Şişkinler: Bunlar artık hastalığın en son evresinde olan hastalıklılar. Mantar devasa boyutlara ulaşıp tüm vücudu kaplamış ve zırh vazifesi görmekte. Çakı, altıpatlar vs. bu abiler için kürdandan hallice…
Pompalı ya da daha ciddi silahınız olsa dahi kafaya sıkar giderim ayakları bu şerefsizlerde pek işlemiyor. Ayrıca siz öldürene kadar vücutlarından kopardıkları mantar yumaklarını size fırlatıp, tökezlemenize de neden oluyorlar. Tüm oyun boyunca nadir görülseler de alt etmek hiç de kolay değil.

Ahh keşke bütün derdimiz hastalıklılar olsa başımız gözümüz üstüne ama dedik ya post apokaliptik dünya… Millet aç! Yamyamlığa sardıran başka gruplar mı ararsın, devriye gezen, iş-güç olmadığından sırf spor olsun diye kimlik sorup silah doğrultan, kendine macera arayan askerler mi…

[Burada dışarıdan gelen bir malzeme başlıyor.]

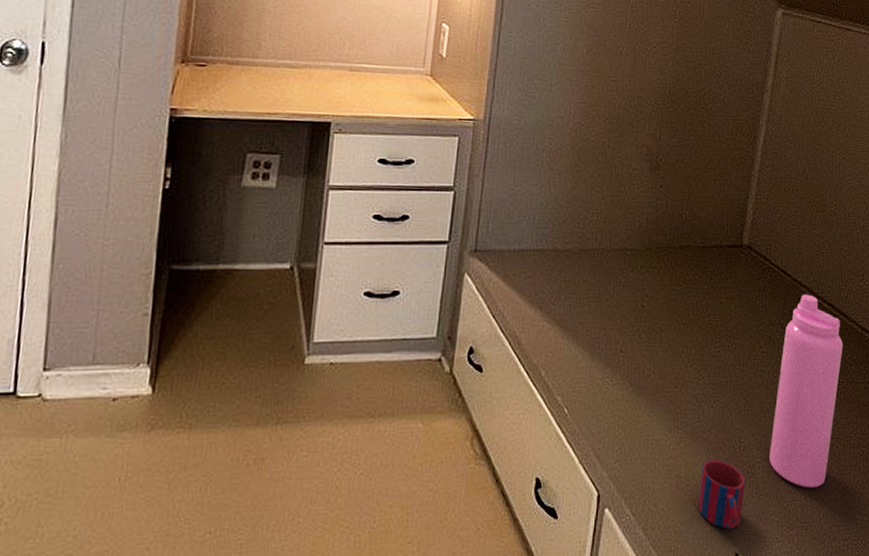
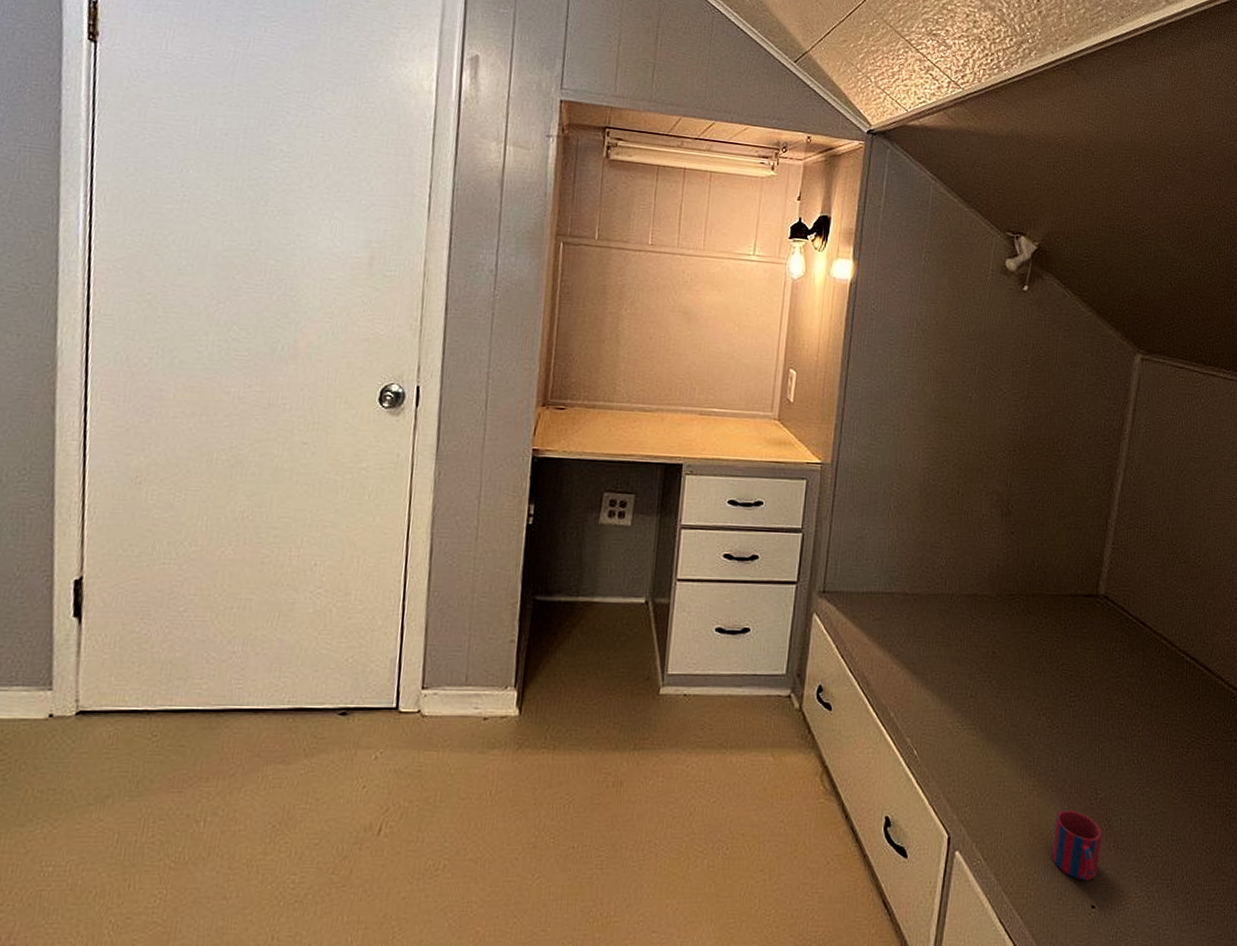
water bottle: present [768,294,843,488] -> none [1127,647,1208,845]

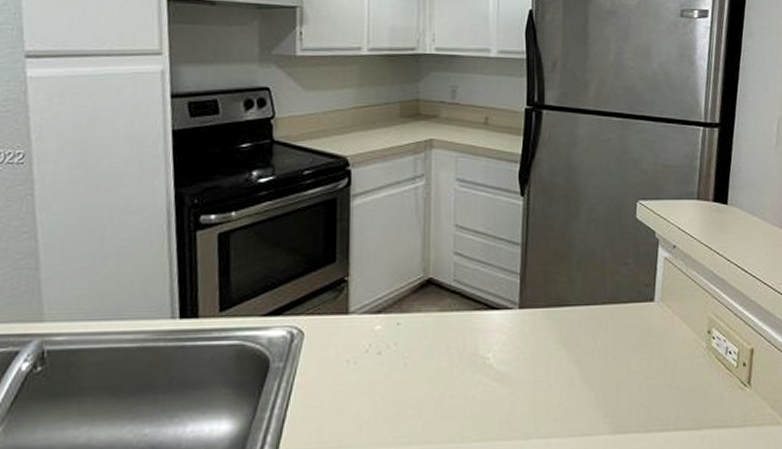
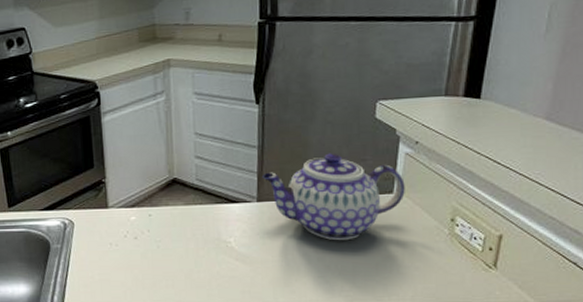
teapot: none [526,254,665,356] -> present [263,153,405,241]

Oyunun şu ana dek bir çok incelemesi elbette yapıldı ama halen varlığından haberi olmayan öyle çok oyun sever varmış ki, bir de ben kendi üslubumla bahsetmeden geçemezdim.  Şu ana dek çok hem de çok oyun oynadım ama The Last of Us hikayesi, kurgusu ve sizi daha ilk saniyeden içine çeken kendine has ruhuyla diğerlerinden apayrı bir yerde. Zaten bir defa oynadıktan sonra nöbet nöbet bu oyunu yeniden oynama krizleriniz tutacak.

Unutmadan, zombiyle zombi olmayın! Efendi efendi bitirip, sessiz zafer çığlıklarınızı atın!